SCHIEFFER: I’m going to ask you this question because I want to give you a chance to respond to it. Some of your critics say that the reason that you are so dead set against the public option is because there are so many insurance companies headquartered in your home state in Connecticut and they’ve been some of your biggest supporters. What have they given you this year, $400,000? Something like that? Has that had anything to do with your position on the public option?
LIEBERMAN: No. I wish people would come out and debate me on the public option instead of questioning my motives. If they look at the record, I have never hesitated to get tough on insurance companies when I thought they were wrong. When I was attorney general of Connecticut, I filed an antitrust action against the Connecticut insurance companies.
A few years ago when there was a patient bill of rights in the Senate which the insurance companies opposed, I supported it. Right now, I’ve said that I will support the removal of the antitrust exemption that insurance companies have. That’s not the reason.
But I will say this. This recommendation of a public option, a government health insurance company, takes our government down a road that we’ve never gone down before.
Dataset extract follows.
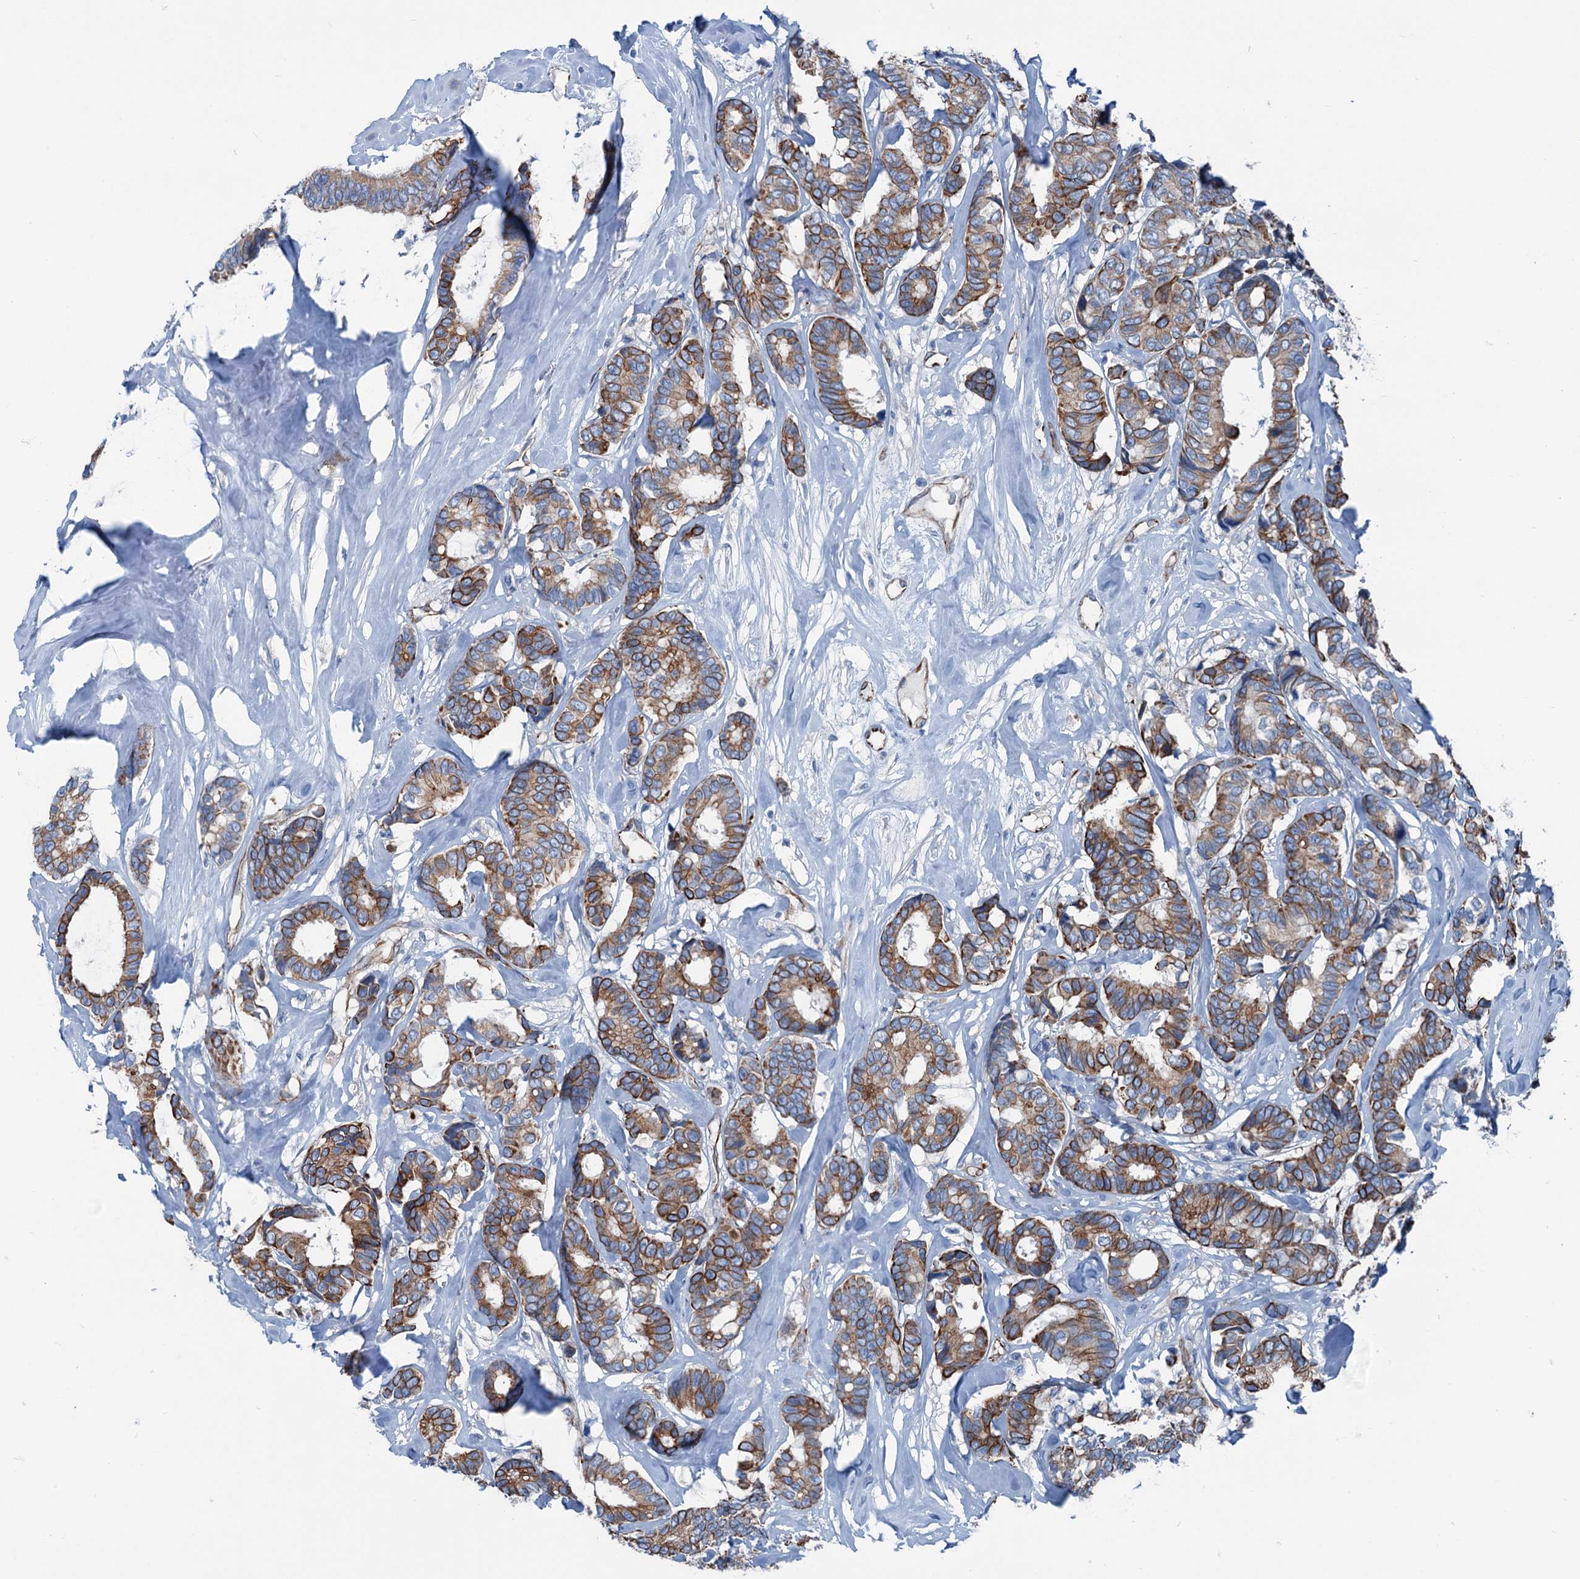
{"staining": {"intensity": "moderate", "quantity": ">75%", "location": "cytoplasmic/membranous"}, "tissue": "breast cancer", "cell_type": "Tumor cells", "image_type": "cancer", "snomed": [{"axis": "morphology", "description": "Duct carcinoma"}, {"axis": "topography", "description": "Breast"}], "caption": "Moderate cytoplasmic/membranous positivity is present in approximately >75% of tumor cells in breast invasive ductal carcinoma.", "gene": "CALCOCO1", "patient": {"sex": "female", "age": 87}}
In other words, we believe in a market economy. It’s what’s created the great American middle class. But it doesn’t have a conscience. When it behaves badly, we regulate it, companies. We sue them. I’ve been angry at oil companies. I never had the idea that the government should go into the oil business to make oil companies behave better. I think this would be a terrible mistake.
MADDOW: I also want to tell our viewers that we invited Senator Lieberman to come on the show tonight. His office did not even bother to respond to our requests.
But, Senator Lieberman, you should know you have an open invitation as you long have had to come on the show. I promise you will get a fair shake. Actually, at this point, I promise to not only buy you a shake. I will buy you a cookie if you come on the show.
We won't be seeing that happen any time soon. Lieberman won't get the kind of softball interview he received from Bob Schieffer if he comes on Maddow's show.